Bei der Unterfunktion aufgrund einer entzündlichen Hashimoto-Thyreoiditis sollte dagegen eine hohe Jodzufuhr vermieden werden. „Häufig werden selenreiche Lebensmittel oder Nahrungsergänzungsmittel empfohlen, da Selen und andere antioxidativ wirkende Substanzen die Entzündung günstig beeinflussen können“, sagt Zieren. „Verschiedene Untersuchungen zeigten, dass sich dadurch in der Tat bestimmte Blutwerte wie die typischen Antikörper verbessern können, ob das auch auf Dauer zu einem spürbaren Nutzen für den Patienten führt, ist allerdings bislang unbewiesen und wird von vielen Experten bezweifelt.“
Vergleichbares gilt auch die antioxidativ wirkenden Vitamine A, C und E, sekundäre Pflanzenstoffe sowie Omega-3-Fettsäuren bei, die mit einer ausgewogenen Ernährung zugeführt werden. Eine Hypothyreose geht zudem in etwa 60 Prozent der Fälle mit einem Eisenmangel einher. Eisen ist Bestandteil des Enzyms Schilddrüsen-Peroxidase (TPO), das bei der Bildung von Schilddrüsenhormonen mitspielt. Eisenmangel kann deshalb eine Unterfunktion verstärken. Da gleichzeitig die Aufnahme von Eisen verschlechtert ist, sollten Betroffene auf eine Ernährung mit eisenreichen Lebensmitteln wie Fleisch, grünes Gemüse oder Beeren achten.

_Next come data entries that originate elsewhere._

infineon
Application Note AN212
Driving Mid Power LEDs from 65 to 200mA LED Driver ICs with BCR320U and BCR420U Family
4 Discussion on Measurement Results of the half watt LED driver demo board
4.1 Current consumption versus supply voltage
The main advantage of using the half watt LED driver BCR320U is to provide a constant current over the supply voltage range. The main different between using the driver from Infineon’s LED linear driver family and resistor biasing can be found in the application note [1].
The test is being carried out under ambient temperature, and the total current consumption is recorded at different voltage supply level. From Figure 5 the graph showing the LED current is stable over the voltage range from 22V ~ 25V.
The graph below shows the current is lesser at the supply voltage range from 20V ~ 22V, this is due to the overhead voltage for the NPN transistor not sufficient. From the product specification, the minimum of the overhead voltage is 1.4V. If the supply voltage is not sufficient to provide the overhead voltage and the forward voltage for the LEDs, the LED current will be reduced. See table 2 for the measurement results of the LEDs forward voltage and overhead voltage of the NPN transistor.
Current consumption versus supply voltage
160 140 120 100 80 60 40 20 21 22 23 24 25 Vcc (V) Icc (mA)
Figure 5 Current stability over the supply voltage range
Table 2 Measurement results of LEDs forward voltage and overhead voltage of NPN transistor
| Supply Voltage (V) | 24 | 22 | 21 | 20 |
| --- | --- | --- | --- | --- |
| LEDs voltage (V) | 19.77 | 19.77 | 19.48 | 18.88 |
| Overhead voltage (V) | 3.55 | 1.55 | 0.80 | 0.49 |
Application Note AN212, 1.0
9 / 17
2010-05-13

Manche Lebensmittel enthalten Substanzen, die die Kropfbildung bei Hypothyreose verstärken können, indem sie die Hormonbildung oder die Aufnahme von Jod in die Schilddrüse hemmen. Dabei ist von Goitrogen-reichen Lebensmitteln die Rede, abgeleitet vom englischen Begriff „groiter“ für Kropf. Beim Kochen verlieren die Substanzen in der Regel ihre Wirkung. Patienten mit einer Schilddrüsenvergrößerung ist zu empfehlen, entsprechende Lebensmittel nicht übermäßig oder einseitig zu verzehren. „Im Rahmen einer ausgewogenen Ernährung sind sie in Maßen genossen aber kein Problem“, sagt Zieren.
Aktuelle Studien deuten darauf hin, dass der Verzicht von Gluten bei Patienten mit einer Glutenunverträglichkeit und einer zusätzlichen Hashimoto-Thyreoiditis auch die Schilddrüsenwerte verbessern kann. Die chronisch-entzündlichen Prozesse können zu Magen-Darm und Nahrungsmittelunverträglichkeiten führen. Betroffene könnten deshalb von einer glutenfreien oder -armen Kost profitieren. Der Nutzen einer entsprechenden Ernährungsintervention muss jedoch noch weiter erforscht werden. Ebenso der Verzicht von Lactose oder der Verzehr von echtem Schwarzkümmel (Nigella sativa). Auch hier gibt es Hinweise, dass Betroffene davon profitieren könnten.